In order for EventBridge Rule to send matched events to a Glue workflow, we have to define a role with glue:notifyEvent permissions

event_target_role = iam.Role(
    self,
    "EventTargetRole",
    description="Role that allows EventBridge to target Glue Workflow",
    assumed_by=iam.ServicePrincipal("events.amazonaws.com"),
)
event_target_role.add_to_policy(
    iam.PolicyStatement(
        effect=iam.Effect.ALLOW,
        resources=[workflow_arn],
        actions=["glue:notifyEvent"],
    )
)

Finally, we create EventBridge Rule and connect workflow as event rule target

event_rule = events.Rule(
    self,
    "EventRule",
    description="Rule to match PutObject event in a bucket",
    event_pattern=events.EventPattern(
        source=["aws.s3"],
        detail_type=["Object Created"],
        detail={"bucket": {"name": bucket.bucket_name}},
    )
)

@jsii.implements(events.IRuleTarget)
class GlueWorkflowEventRuleTarget():
    def bind(self, rule, id=None):
        return events.RuleTargetConfig(
            arn=workflow_arn,
            role=event_target_role,
        )

event_rule.add_target(GlueWorkflowEventRuleTarget())

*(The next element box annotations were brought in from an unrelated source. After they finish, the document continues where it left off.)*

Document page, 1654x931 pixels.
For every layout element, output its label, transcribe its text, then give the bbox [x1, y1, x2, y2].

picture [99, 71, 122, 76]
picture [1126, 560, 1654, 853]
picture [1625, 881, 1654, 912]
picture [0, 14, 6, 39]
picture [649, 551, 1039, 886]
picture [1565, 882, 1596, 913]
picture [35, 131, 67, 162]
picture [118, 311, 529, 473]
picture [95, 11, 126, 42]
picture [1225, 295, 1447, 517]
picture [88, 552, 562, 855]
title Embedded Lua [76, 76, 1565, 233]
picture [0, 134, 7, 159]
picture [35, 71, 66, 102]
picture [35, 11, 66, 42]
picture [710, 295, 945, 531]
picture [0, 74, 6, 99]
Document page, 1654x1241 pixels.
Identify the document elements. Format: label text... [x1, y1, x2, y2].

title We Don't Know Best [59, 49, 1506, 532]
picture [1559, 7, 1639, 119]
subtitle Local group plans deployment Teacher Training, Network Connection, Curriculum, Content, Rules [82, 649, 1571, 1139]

The last part and the use of jsii.implements(events.IRuleTarget) requires some explanation which I provide in the next section.

Appendix - jsii

While working on this data solution, I’ve noticed that aws_events.CfnRule has a bug. It’s been already reported aws-cdk-lib/aws_events: detailType property does not translate to detail-type in rule creation using the CfnRule but no resolution has been implemented yet. The argument detail_type gets mapped to detailType when the rule is created in CloudFormation template. This argument doesn’t work, since AWS expects detail-type.

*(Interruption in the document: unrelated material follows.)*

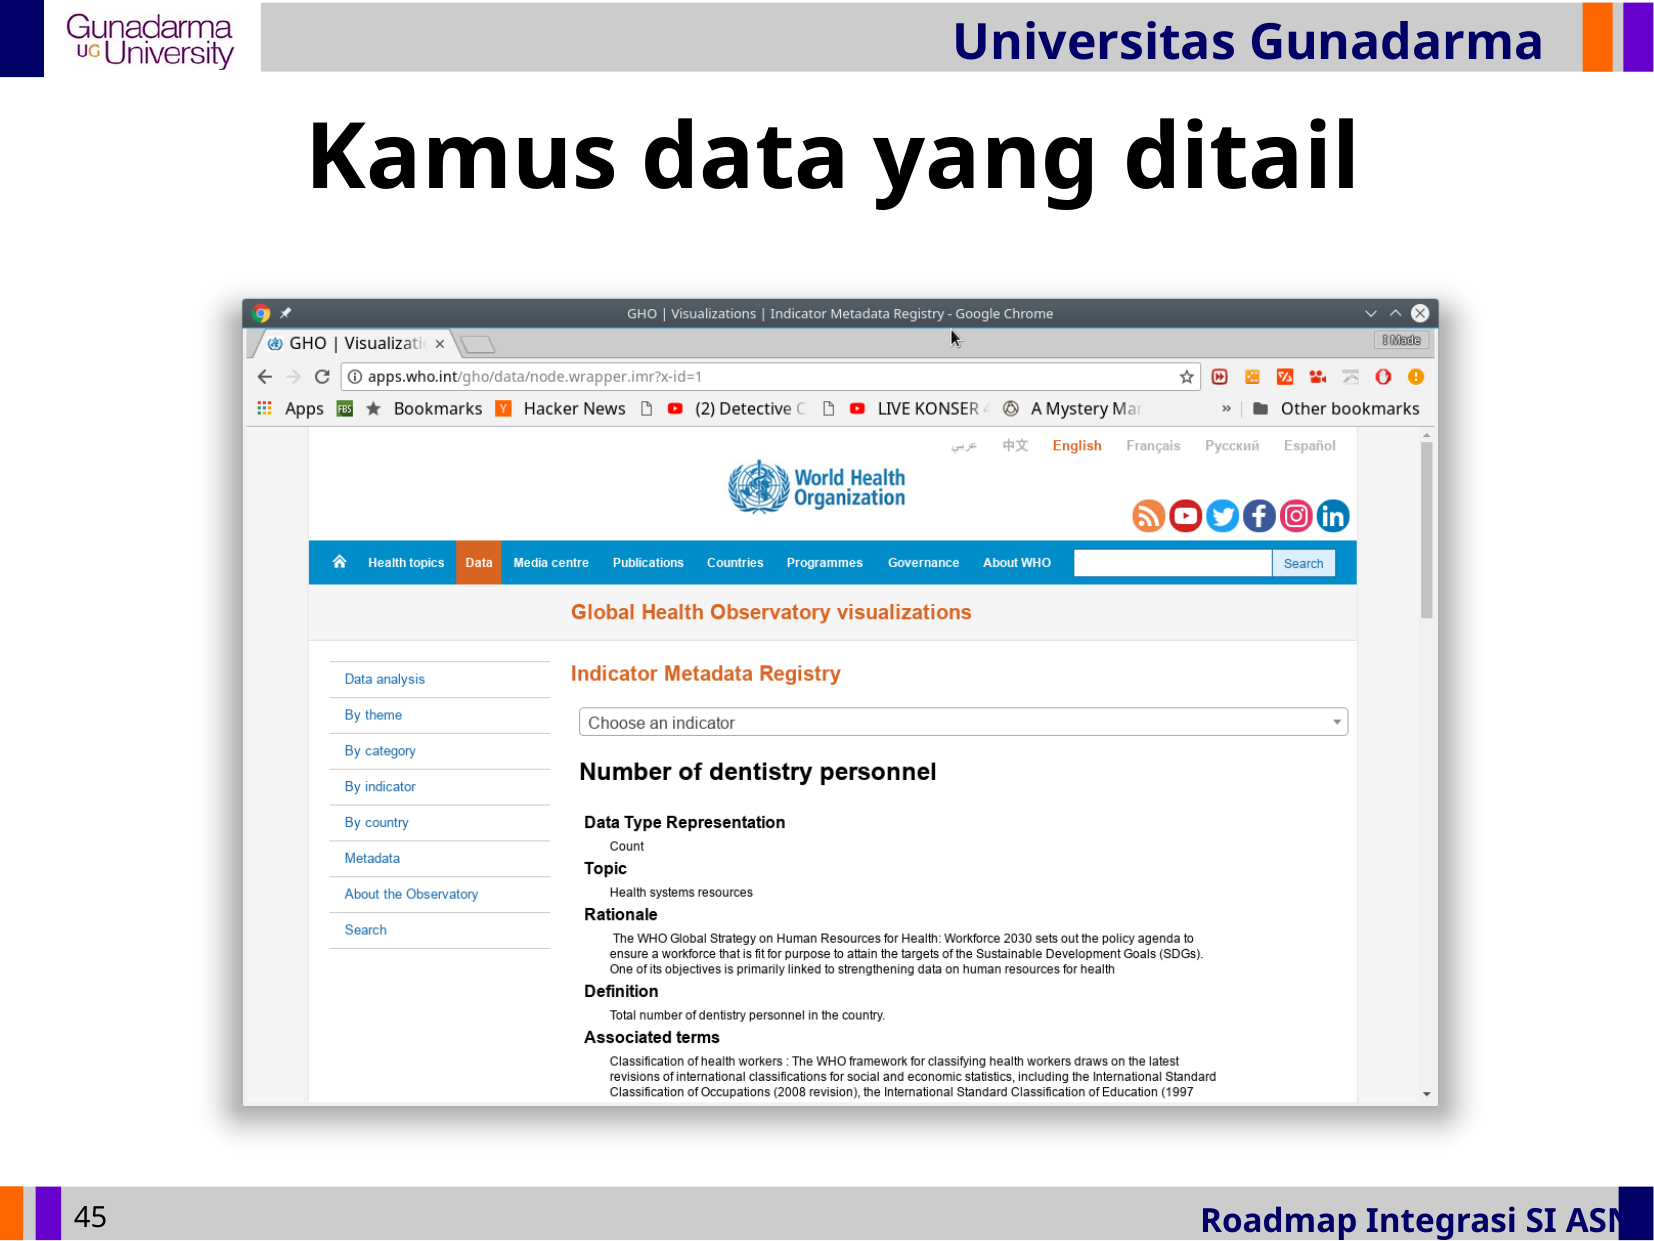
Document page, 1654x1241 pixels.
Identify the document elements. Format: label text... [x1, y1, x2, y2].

Since I don’t want to post-process CloudFormation templates or fix AWS’ bugs, I had to use aws_events.Rule.

However, this introduced a different issue. The method add_target expects parameter target of type Optional[IRuleTarget]. All the examples in the documentation are using a special module aws_cdk.aws_events_targets dedicated for creating classes for different kinds of AWS services that implement IRuleTarget.

For example, adding SQS queue as an EventBridge target, would be easily done using

rule.add_target(
  target=aws_events_targets.SqsQueue(
    queue=<queue>
  )
)

Unfortunately, there is no class for Glue Workflow, and aws_events_targets doesn’t have a method for defining custom targets.

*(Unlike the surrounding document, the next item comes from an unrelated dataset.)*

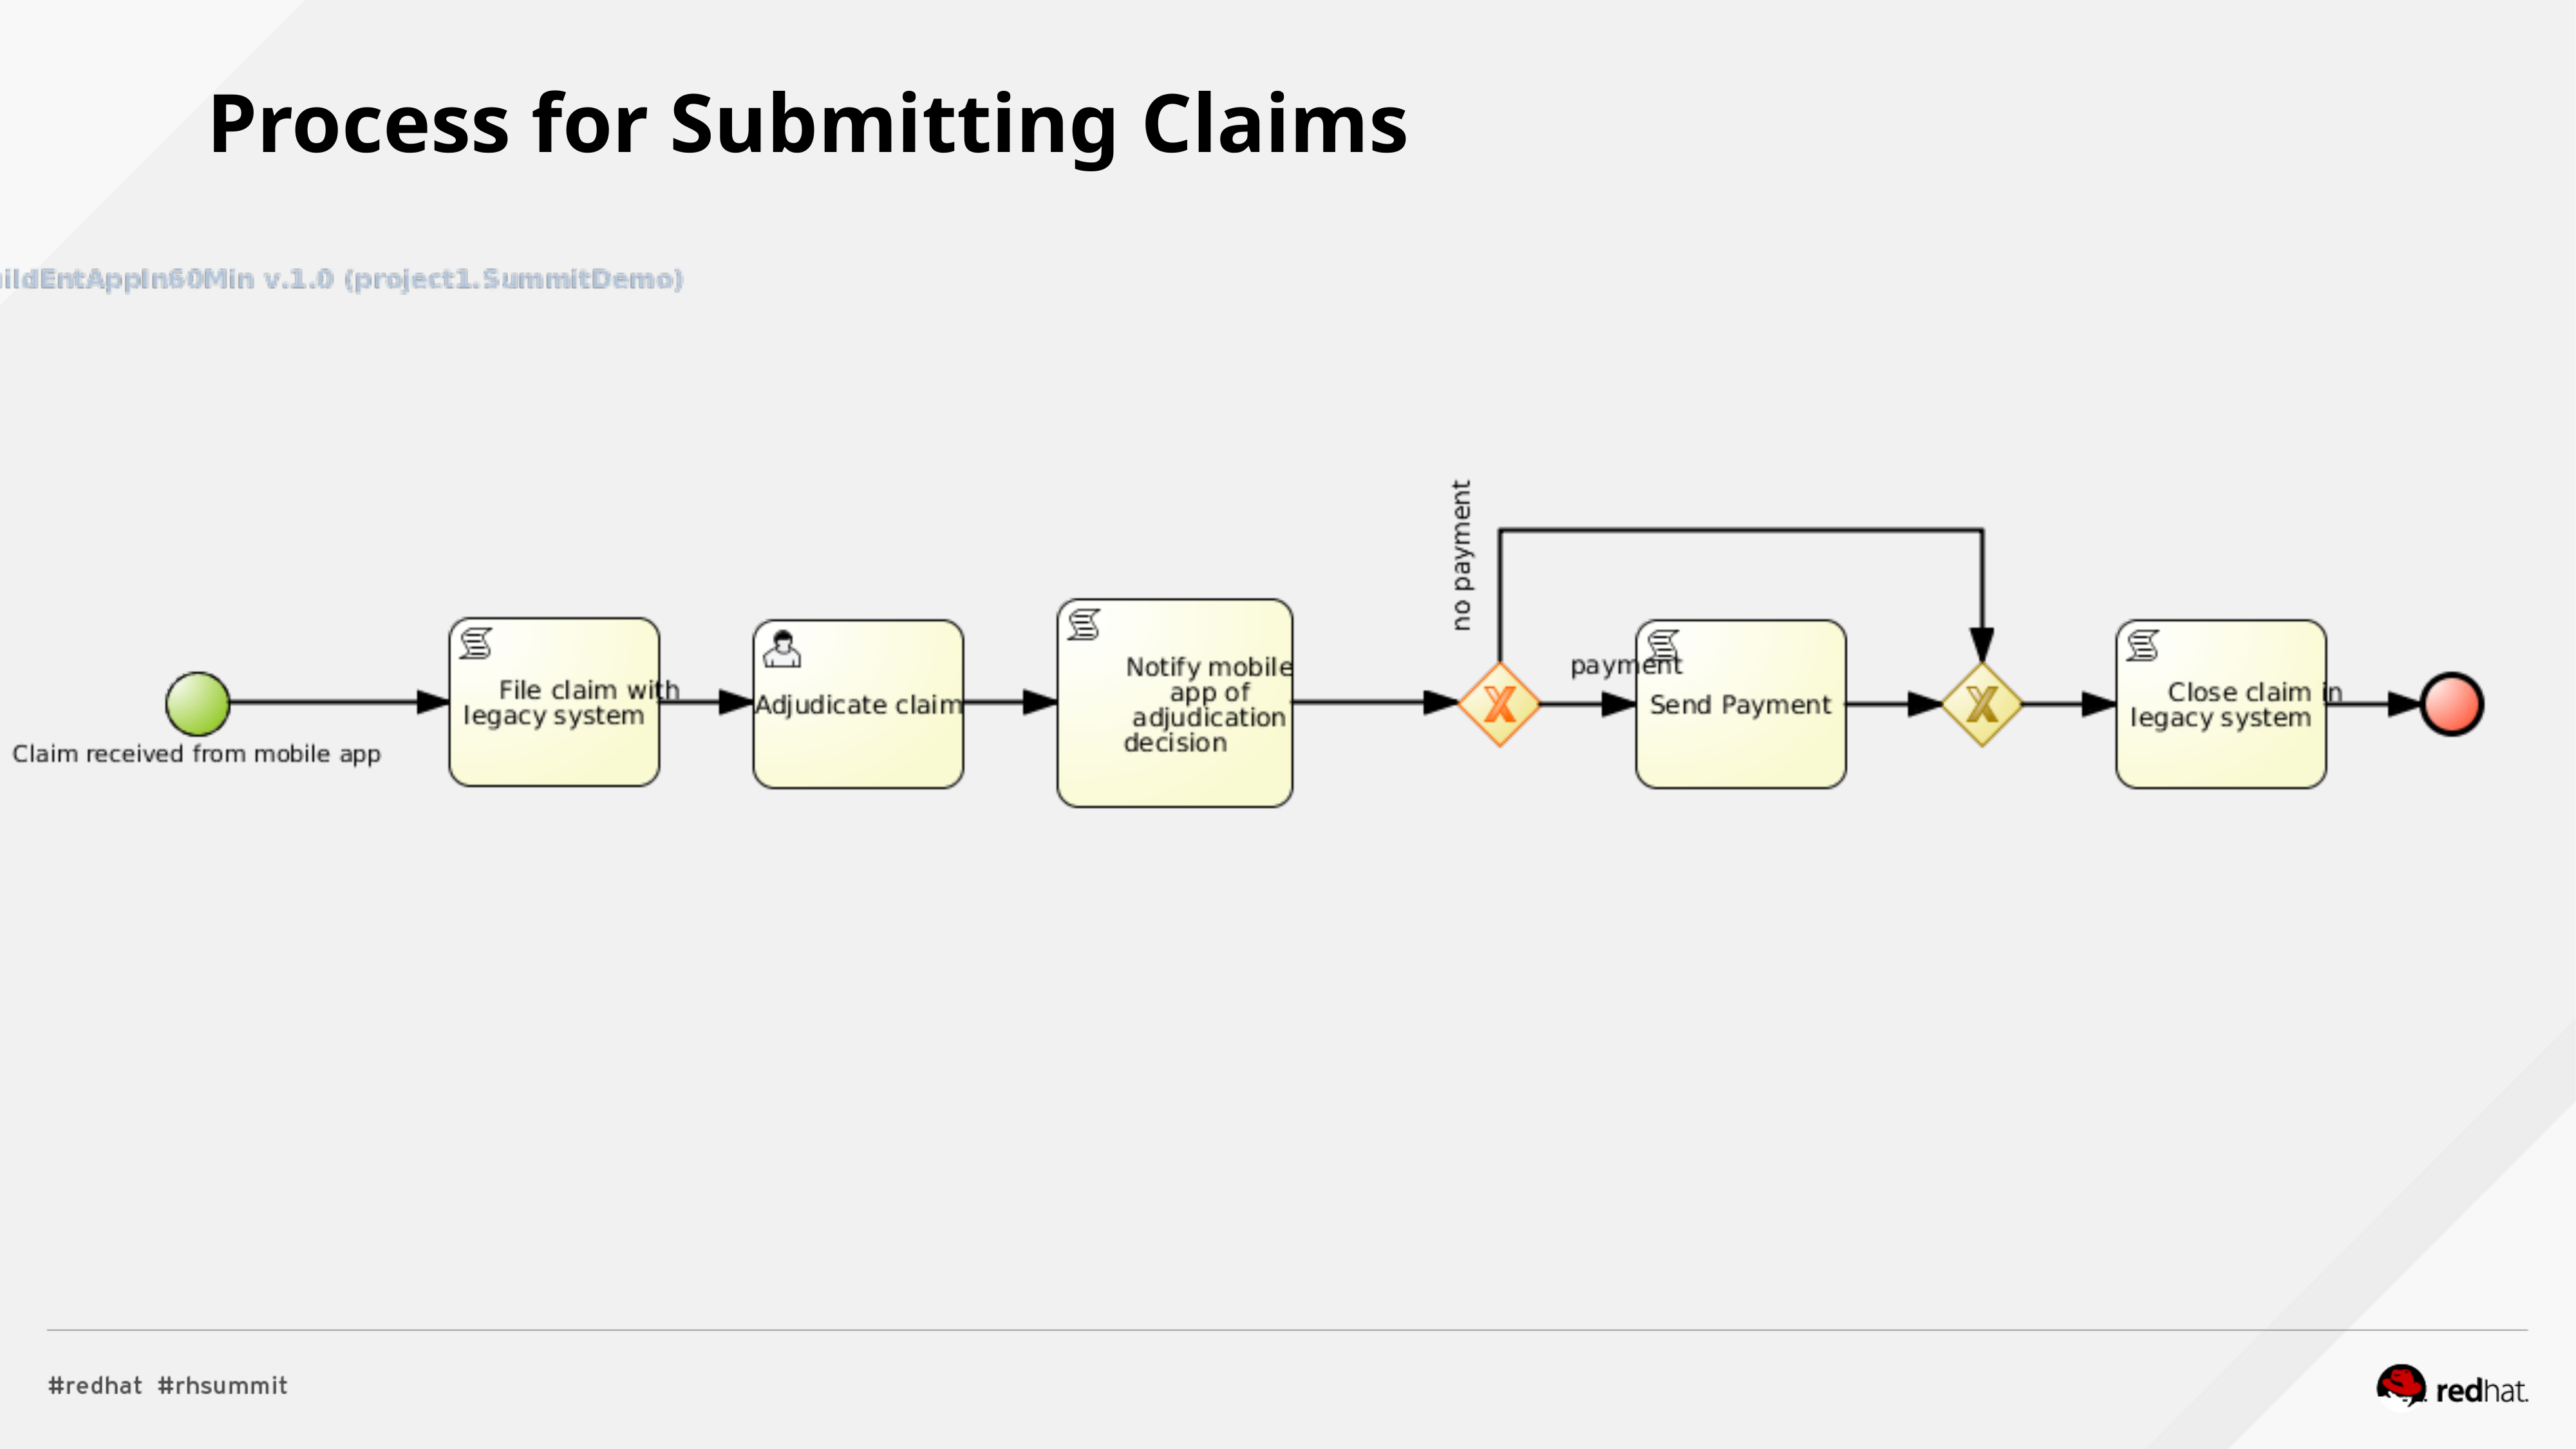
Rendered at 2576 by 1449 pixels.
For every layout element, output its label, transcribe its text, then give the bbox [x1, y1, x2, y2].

picture [0, 0, 2576, 1449]
title Process for Submitting Claims [207, 0, 2434, 242]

This means that we have to define a custom class that implements IRuleTarget and pass information about Glue Workflow target. If you take a closer look at IRuleTarget you’ll notice that bind() method returns RuleTargetConfig, which has two parameters:

  • arn - The Amazon Resource Name (ARN) of the target
  • role - Role to use to invoke this event target

Meaning, we can specify Glue Workflow ARN as our target and pass the role which has glue:notifyEvent permissions.

In order for this to work with AWS CDK class structure, we have to use jsii which allows code in any language to naturally interact with underlying AWS CDK JavaScript classes.

Finally, we arrive at

@jsii.implements(events.IRuleTarget)
class GlueWorkflowEventRuleTarget():
    def bind(self, rule, id=None):
        return events.RuleTargetConfig(
            arn=workflow_arn,
            role=event_target_role,
        )

event_rule.add_target(GlueWorkflowEventRuleTarget())

This has been tested and the deployment of CloudFormation stack worked without any issues.